Hi,

On Tue, Feb 14, 2012 at 10:25 AM, Travis Oliphant <tra...@continuum.io> wrote:
>
> On Feb 14, 2012, at 3:32 AM, David Cournapeau wrote:
>
>> Hi Travis,
>>
>> It is great that some resources can be spent to have people paid to
>> work on NumPy. Thank you for making that happen.
>>
>> I am slightly confused about roadmaps for numpy 1.8 and 2.0. This
>> needs discussion on the ML, and our release manager currently is Ralf
>> - he is the one who ultimately decides what goes when.
>
> Thank you for reminding me of this.  Ralf and I spoke several days ago, and 
> have been working on how to give him more time to spend on SciPy full-time.   
> As a result, he will be release managing NumPy 1.7, but for NumPy 1.8, I will 
> be the release manager again.   Ralf will continue serving as release manager 
> for SciPy.
>
> For NumPy 2.0 and beyond, Mark Wiebe will likely be the release manager.   I 
> only know that I won't be release manager past NumPy 1.X.
>
>> I am also not
>> completely comfortable by having a roadmap advertised to Pycon not
>> coming from the community.
>
> This is my bad wording which is a function of being up very late.    At PyCon 
> we will be discussing the roadmap conversations that are taking place on this 
> list.   We won't be presenting anything there related to the NumPy project 
> that has not first been discussed here.
>
> The community will have ample opportunity to provide input, suggestions, and 
> criticisms for anything that goes into NumPy --- the same as I've always done 
> before when releasing open source software.   In fact, I will also be 
> discussing at PyCon, the creation of NumFOCUS (NumPy Foundation for Open Code 
> for Usable Science) which has been organized precisely for ensuring that 
> NumPy, SciPy, Matplotlib, and IPython stay community-focused and 
> community-led even while receiving input and money from multiple companies 
> and organizations.
>
> There is a mailing list for numfocus that you can sign up for if you would 
> like to be part of those discussions.   Let me know if you would like more 
> information about that.    John Hunter, Fernando Perez, me, Perry Greenfield, 
> and Jarrod Millman are the initial board of the Foundation.   But, I expect 
> the Foundation directors to evolve over time.

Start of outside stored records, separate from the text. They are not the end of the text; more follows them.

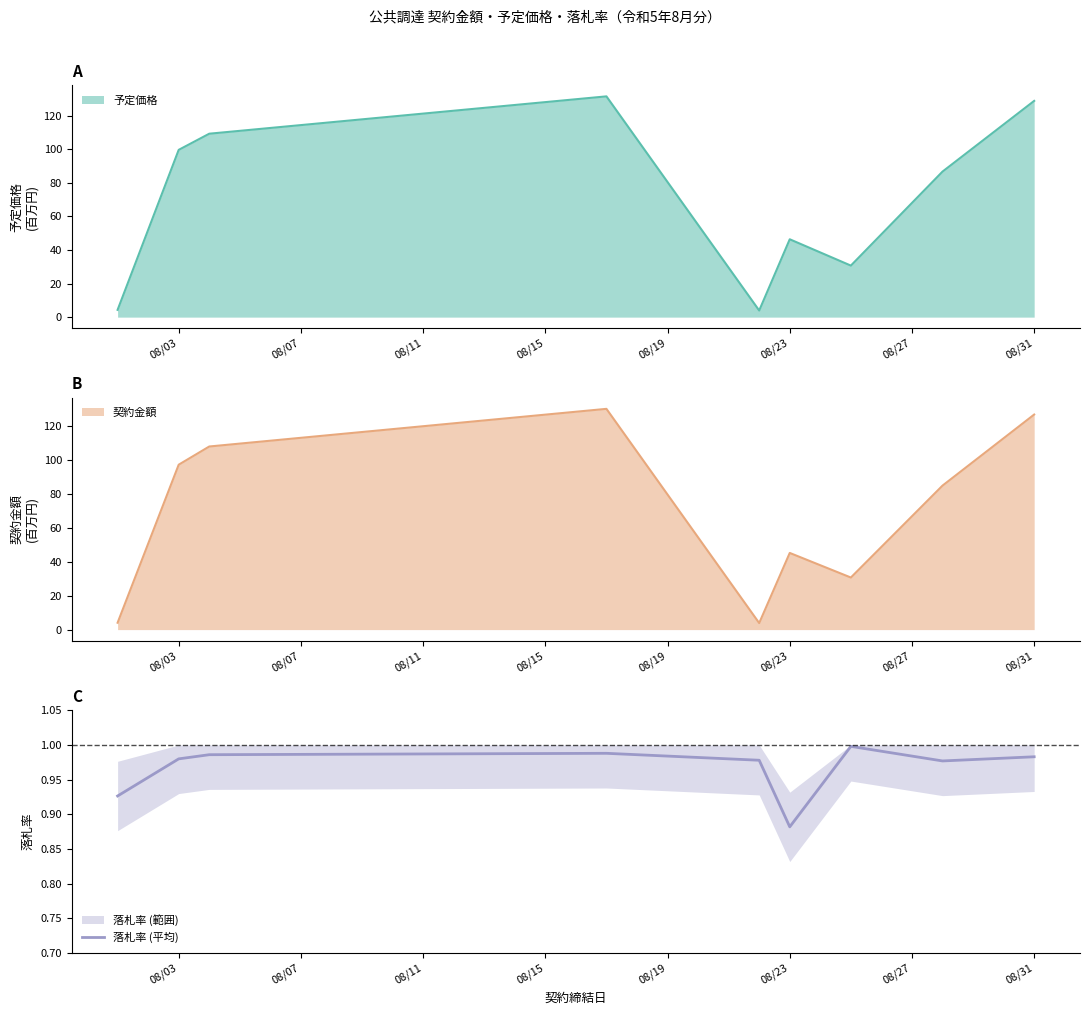

At which label is 落札率 (平均) closest to 0?

08/23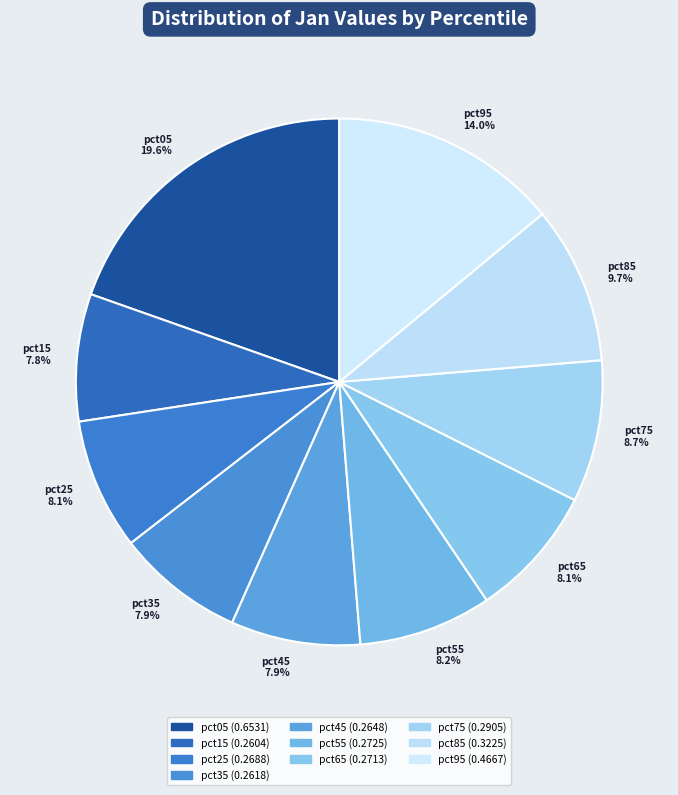

Does pct65 account for over 50% of the chart?

No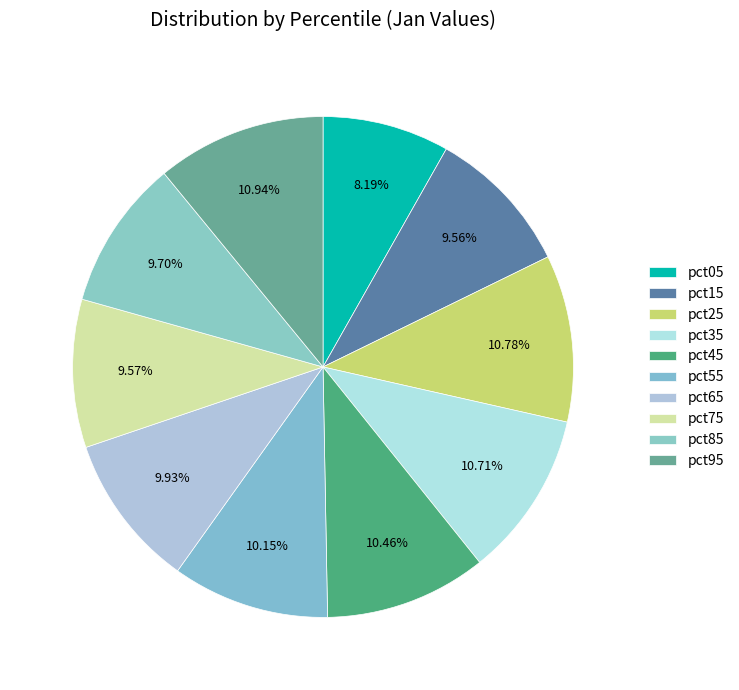

Count the number of slices in the pie.

10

I should say that I have no knowledge of the events above other than
from the mailing list (I say that only because some of you may know
that I'm a friend and colleague of Jarrod and Fernando).

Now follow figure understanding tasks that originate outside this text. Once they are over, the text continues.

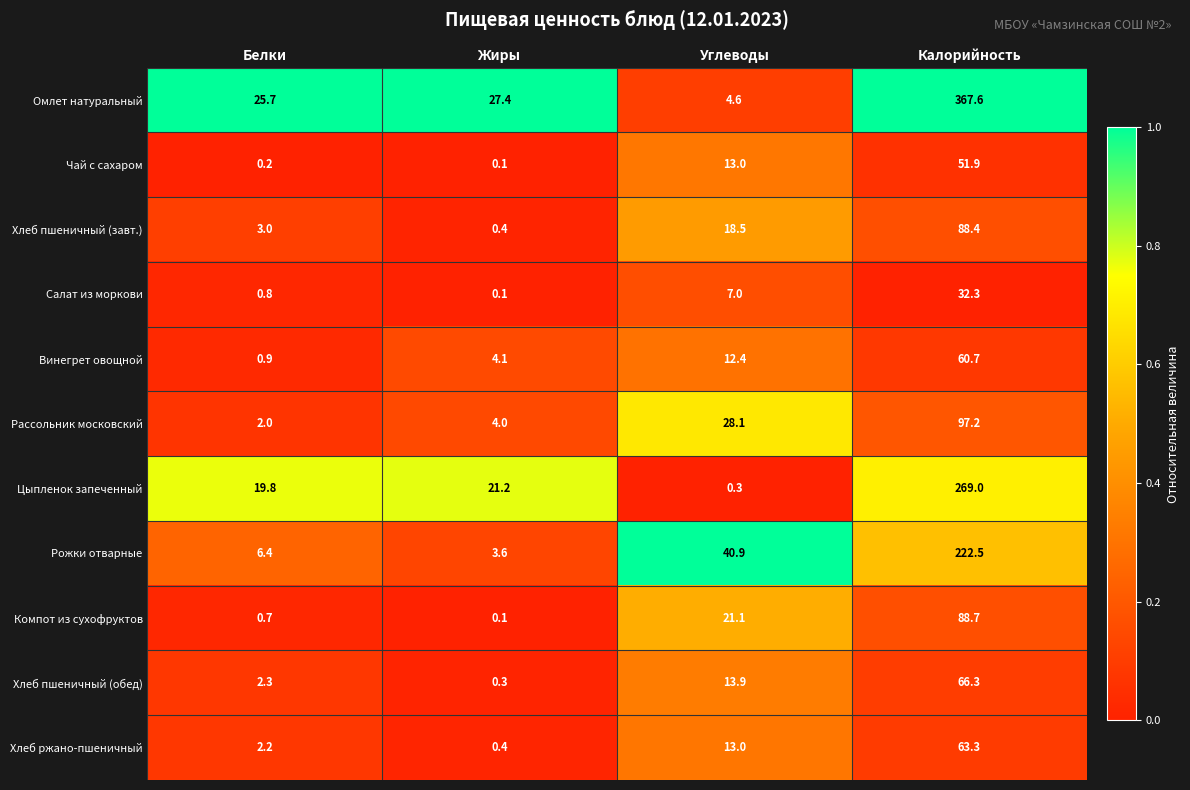

What is the total value across all series at Жиры?

61.7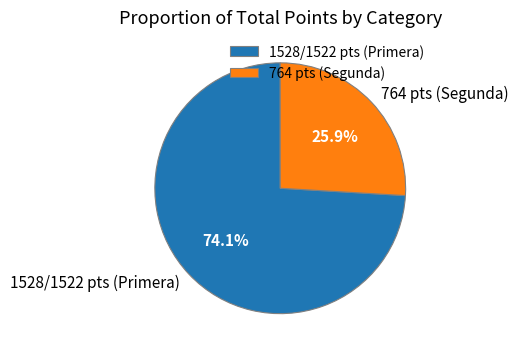

Rank the categories by value from lowest to highest.

764 pts (Segunda), 1528/1522 pts (Primera)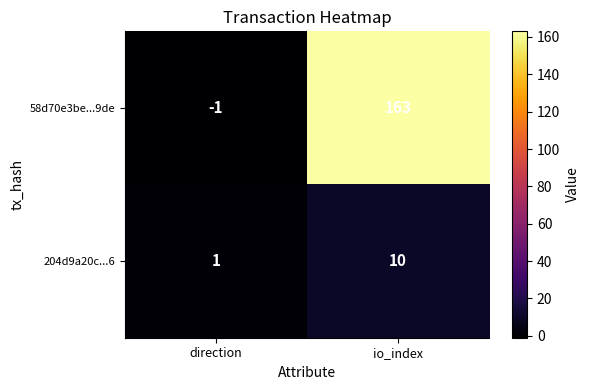

The 204d9a20c...6 series shows 10 at io_index. True or false?

True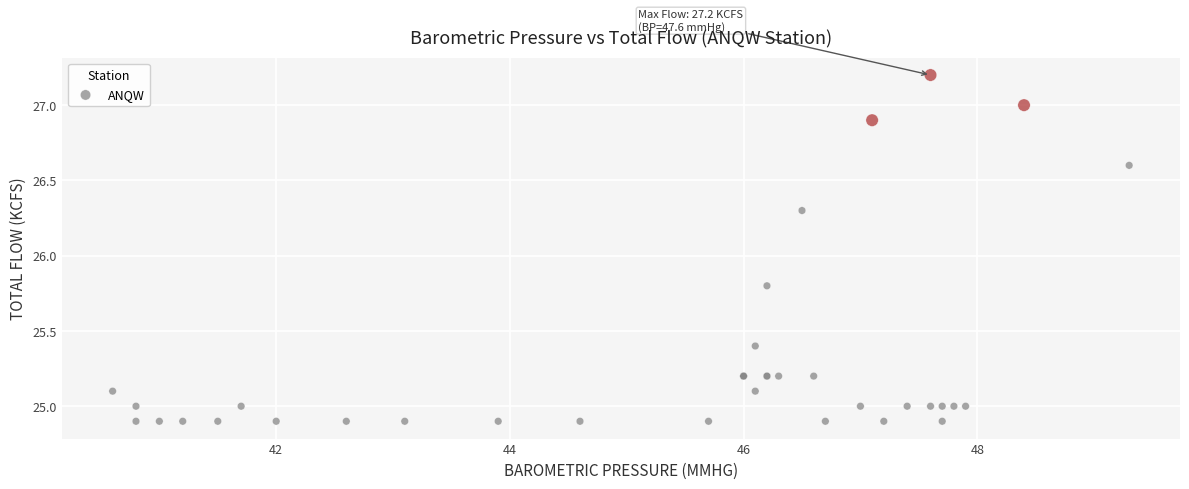

What Y value in the scatter plot is closest to 26?

25.8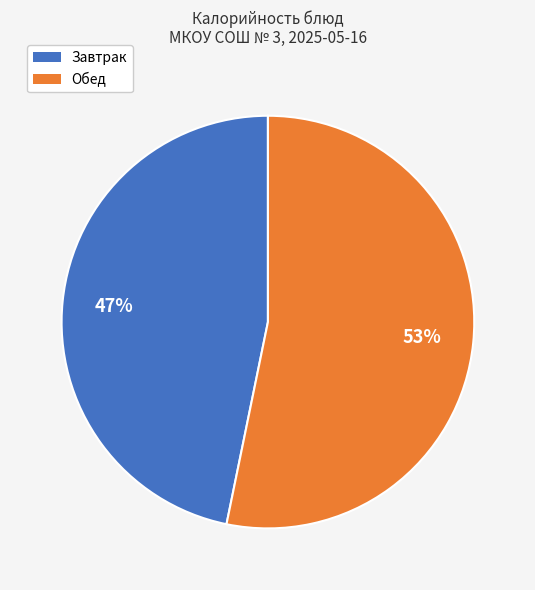

Is there a majority slice in this chart?

Yes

Travis - I hope you don't mind, but here I post some links that I have
just found:

http://technicaldiscovery.blogspot.com/2012/01/transition-to-continuum.html
http://www.continuum.io/

I see that you've founded a new company, Continuum Analytics, and you
are working with Peter Wang, Mark Wiebe, Francesc Alted (PyTables),
and Bryan Van de Ven.  I think you mentioned this earlier in one of
the recent threads.

In practice this gives your company an overwhelming voice in the
direction of numpy.

>From the blog post you say:

"This may also mean different business models and licensing around
some of the NumPy-related code that the company writes."

Obviously your company will need to make enough money to cover your
salaries and more.  There is huge potential here for clashes of
interest, and for perceived clashes of interest.  The perceived
clashes are just as damaging as the actual clashes.

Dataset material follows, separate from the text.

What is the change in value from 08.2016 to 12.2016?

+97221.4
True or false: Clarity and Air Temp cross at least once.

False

I still don't think we've got a "Numpy steering group".  The
combination of the huge concentration of numpy resources in your
company, and a lack of explicit community governance, seems to me to
be something that needs to be fixed urgently.  Do you agree?

Is there any reason why the numfocus group was formed without obvious
public discussion about it's composition, remit or governance?   I'm
not objecting to it's composition, but I think it is a mistake to make
large decisions like this without public consultation.

I imagine that what happened was that things moved too fast to make it
attractive to slow the process by public discussion.   I implore you
to slow down and commit yourself  to have that discussion in full and
in public, in the interests of the common ownership of the project.